-- Document section follows --
Lamar Giles
Facebook Twitter Goodreads Tumblr Pinterest Instagram RSS feed
Bring Lamar to Your School/Event

Defending Mockingjay (slight spoilers)

You may have heard of a tiny, independently produced novel by Suzanne Collins titled Mockingjay, the third book of The Hunger Games trilogy. It debuted on Tuesday to overwhelmingly positive praise. However, as stated in my last post, no matter the book, and no matter the level of praise, someone’s always going to trash it.

Here’s the thing…they’re entitled to. No one’s opinion is invalid.

Still, opinions can be the springboard for lively (and civil) debate. I wanted to take the time to address some of the grumblings I’ve heard in regard to this (IMO) incredible close to The Hunger Games. Slight spoilers lie ahead, so if you haven’t read Mockingjay and wish to remain pure, please stop now and come back later. Spoilers in …

3

2

1

Complaint #1: Katniss is out of character

I’ve seen more than a few comments about how much the character runs away in this book (in to closets and various other hiding places). I can’t help but wonder if people who make this complaint realize that Collins has done an incredible job of creating a fully fleshed out character, not an Amazonian combat machine.

She’s 17. She’s spent a little over a year in situations where she should’ve died. A bunch of times. In front of a camera, no less.

She had opportunities to run but did not take them to preserve the safety of her family. Multiple lives depended on her giving up her own. When Book 3 opens, just about all of her worst fears (District 12 destroyed, Peeta captured) and greatest wishes (Gale, Prim, and her mother safe in District 13) have come true. There’s no longer a camera hovering over her. She can do what she wanted to do all along, to an extent. She runs and hides in the moments where her absence won’t cost someone else their life.

Notice how she always comes back when she’s needed, though. I’d say she’s very much in character.

Complaint #2: Mockingjay is too different from the previous books

The claim that it differs so greatly from the other books is lost on me. Perhaps my writing background makes me look at it from a different angle, but I think what Collins has done to get through this series is genius.

A similar structure has existed throughout the books. Katniss is meant to be a pawn and submit to her role as television star and sacrificial lamb, but turns the tables on her oppressors. Taken at that level, Mockingjay is exactly like the other books. Those who are complaining in this manner, aren’t looking at it that way. Frankly, I don’t know what they’re looking at.
-- Document section concluded --
-- Data provided follows --
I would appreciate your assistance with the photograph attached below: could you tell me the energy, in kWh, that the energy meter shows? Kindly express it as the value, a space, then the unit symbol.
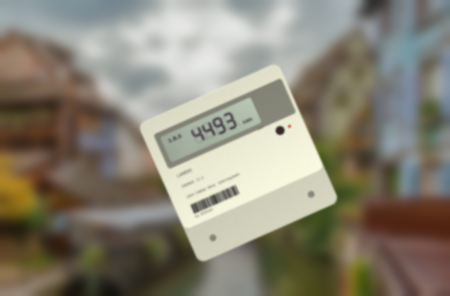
-- Data provided concluded --
**Task brief:** Reproduce, word for word, the passage of the post defending Mockingjay that begins with "You may have" and continues through "opinion is invalid.".

**Solution for this exercise:**
You may have heard of a tiny, independently produced novel by Suzanne Collins titled Mockingjay, the third book of The Hunger Games trilogy. It debuted on Tuesday to overwhelmingly positive praise. However, as stated in my last post, no matter the book, and no matter the level of praise, someone’s always going to trash it.

Here’s the thing…they’re entitled to. No one’s opinion is invalid.